● **Data to examine**
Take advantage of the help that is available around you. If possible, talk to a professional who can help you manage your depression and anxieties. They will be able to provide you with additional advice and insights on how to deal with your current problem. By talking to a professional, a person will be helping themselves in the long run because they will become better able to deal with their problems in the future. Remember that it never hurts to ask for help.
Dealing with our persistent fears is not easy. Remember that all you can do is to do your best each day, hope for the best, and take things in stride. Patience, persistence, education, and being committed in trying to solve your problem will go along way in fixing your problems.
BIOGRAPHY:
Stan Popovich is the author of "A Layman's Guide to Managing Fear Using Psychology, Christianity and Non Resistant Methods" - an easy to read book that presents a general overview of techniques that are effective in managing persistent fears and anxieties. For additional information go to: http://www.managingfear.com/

* * *

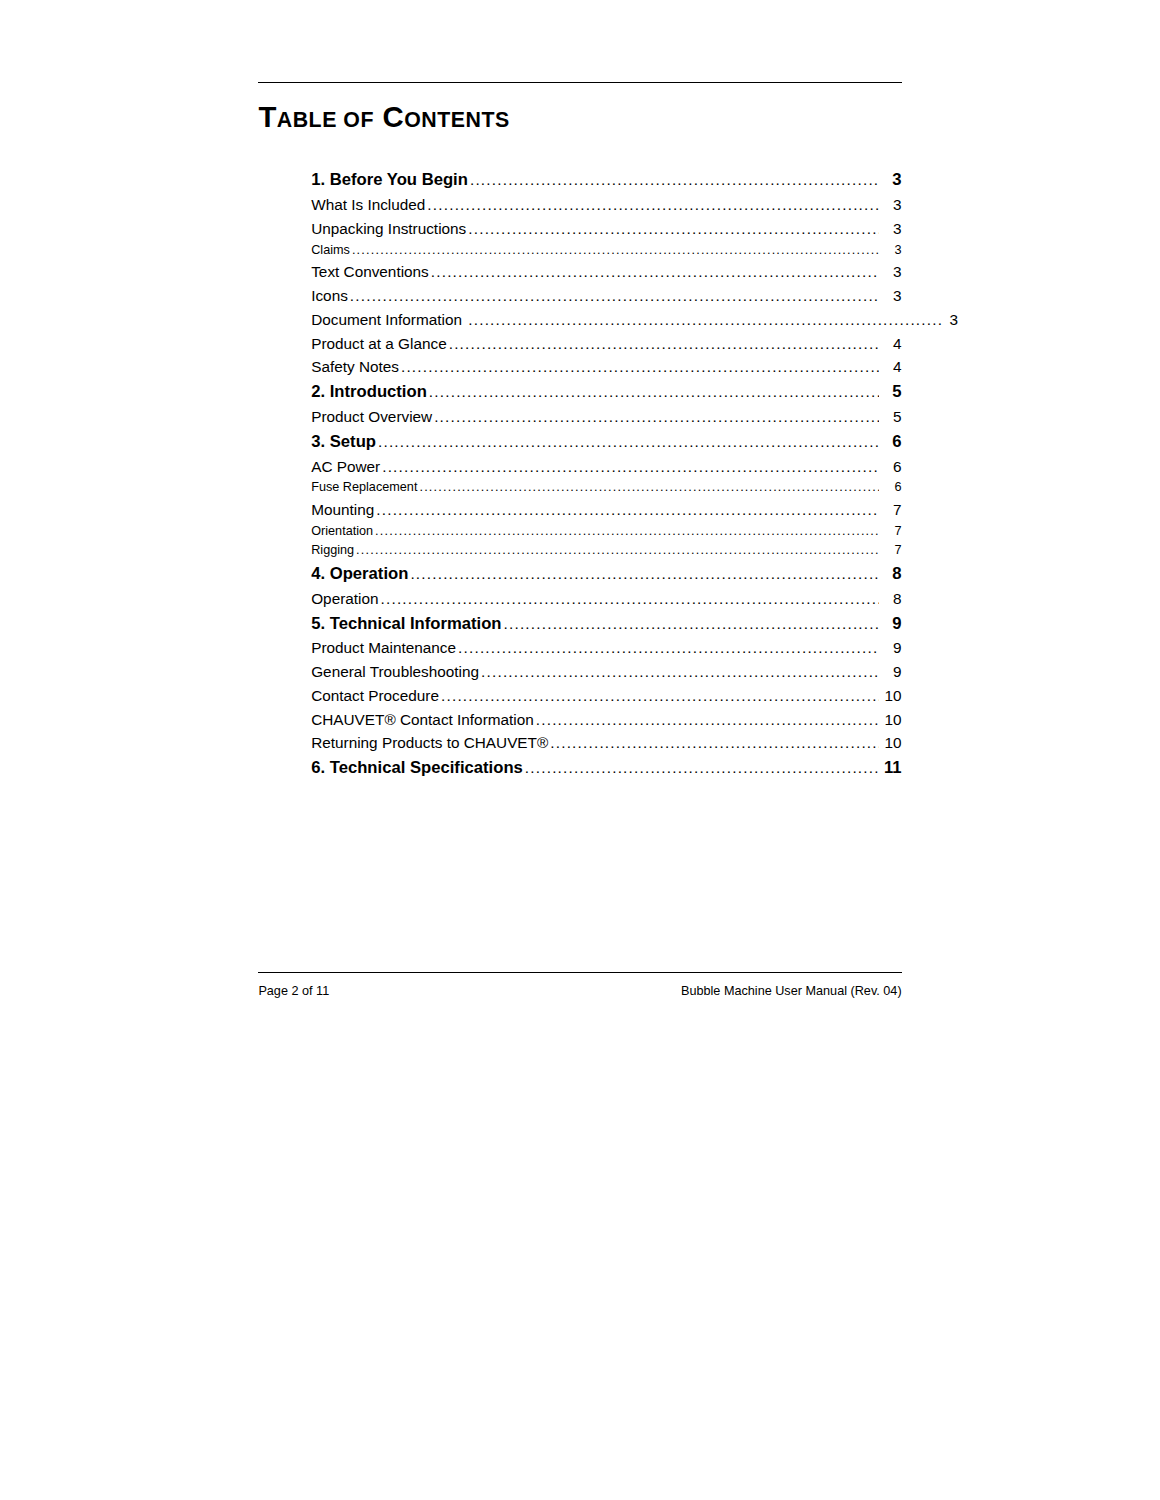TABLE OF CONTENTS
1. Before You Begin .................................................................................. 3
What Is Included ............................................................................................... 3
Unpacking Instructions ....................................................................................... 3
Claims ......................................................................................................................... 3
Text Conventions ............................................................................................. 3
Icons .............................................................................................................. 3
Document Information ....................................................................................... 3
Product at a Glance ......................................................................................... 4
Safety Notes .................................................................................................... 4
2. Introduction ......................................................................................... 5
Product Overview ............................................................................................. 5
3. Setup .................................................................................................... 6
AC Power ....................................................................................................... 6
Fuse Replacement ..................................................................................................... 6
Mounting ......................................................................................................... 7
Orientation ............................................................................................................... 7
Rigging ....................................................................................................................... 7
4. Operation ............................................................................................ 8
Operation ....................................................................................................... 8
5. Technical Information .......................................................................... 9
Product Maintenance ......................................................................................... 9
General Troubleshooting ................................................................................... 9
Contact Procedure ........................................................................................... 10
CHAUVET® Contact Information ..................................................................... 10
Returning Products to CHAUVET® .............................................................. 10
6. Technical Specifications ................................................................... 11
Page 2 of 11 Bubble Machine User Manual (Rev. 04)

● **Try it**
Read the material above and copy out each line holding "Technical".

● **Task result**
5. Technical Information .......................................................................... 9
6. Technical Specifications ................................................................... 11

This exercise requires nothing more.